Cierro la puerta despacio sin hacer ruido para no despertar
a mis padres que aún siguen dormidos. A pesar de que son las siete de la mañana
no hace frío, salgo en manga corta sin necesidad de coger algo de abrigo. Sigo
pasando desapercibido mientras al coche me dirijo, abro la puerta y arranco el
motor con un giro de llave. En la calle no hay nadie, parece ser que en verano
los martes la gente se levanta más tarde, levanto el embrague y piso el
acelerador para que el coche avance. Disfruto de la soledad de la conducción
pensando en la discusión de anoche con mis padres en la cena, en la que volaron
platos y acabé encerrándome en mi habitación pasando la noche entera al
ordenador. Agoté los cartuchos de tinta con la impresión de un mapa que ahora
sigo con precaución, maldiciendo a mis padres por su constante indiferencia y
falta de atención. Después de hora y media llegué a mi destino, me encuentro en
medio de una arboleda por la que camino sin rumbo fijo, ascendiendo por el
monte mientras grito. Desato mi rabia contra un pino, descargándole golpes con
un palo que encontré en medio del camino.

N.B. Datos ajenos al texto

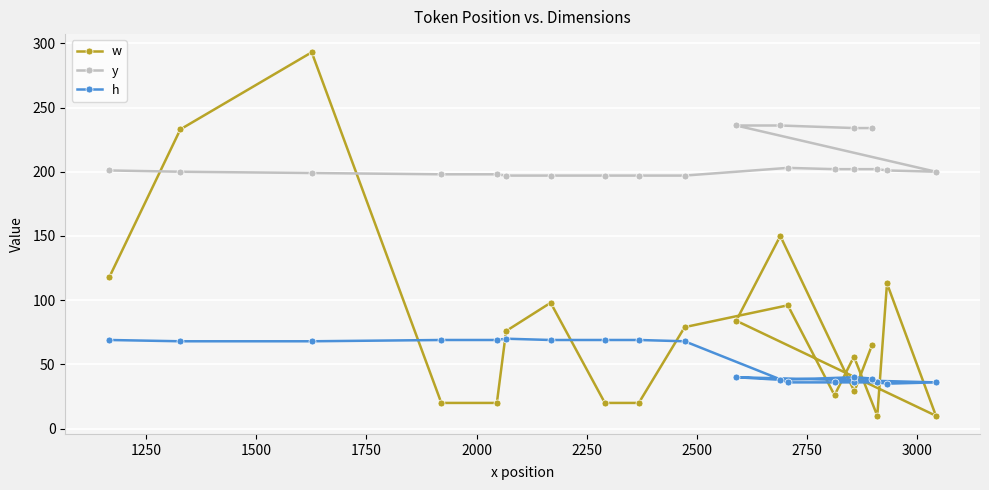

At how many categories does at least one series exceed 228?

6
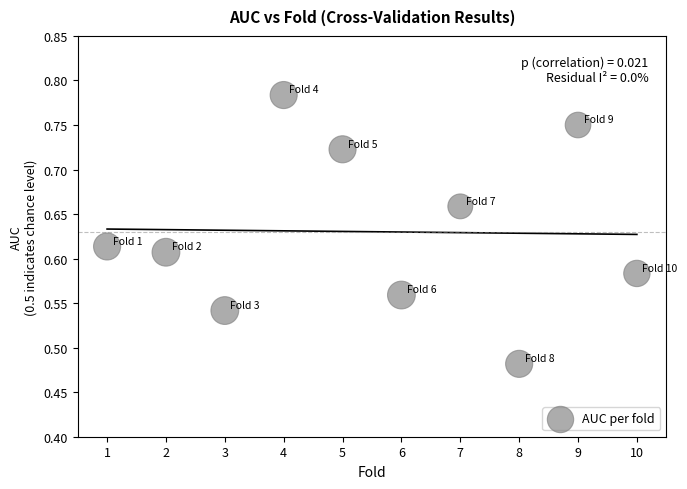

What is the range of X values (max minus min)?

9.0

Una vez roto cojo otro y luego otro,
hasta que las palmas de mis manos se vuelven de color rojo. Recojo todos los
trozos y los amontono al lado de un tronco, formando un montón. Saco de mi
mochila el bidón de gasolina y lo derramo de abajo a arriba hasta que toda la
madera parece humedecida. Como había visto mil veces en las películas saco mi
Zippo y provoco la chispa, lo lanzo a la pila y enseguida la llama aparece para
empequeñecerme las pupilas. Inmóvil miro el fuego crecer, desapareciendo el
odio y dando lugar, ahora sí, a una inigualable sensación de placer.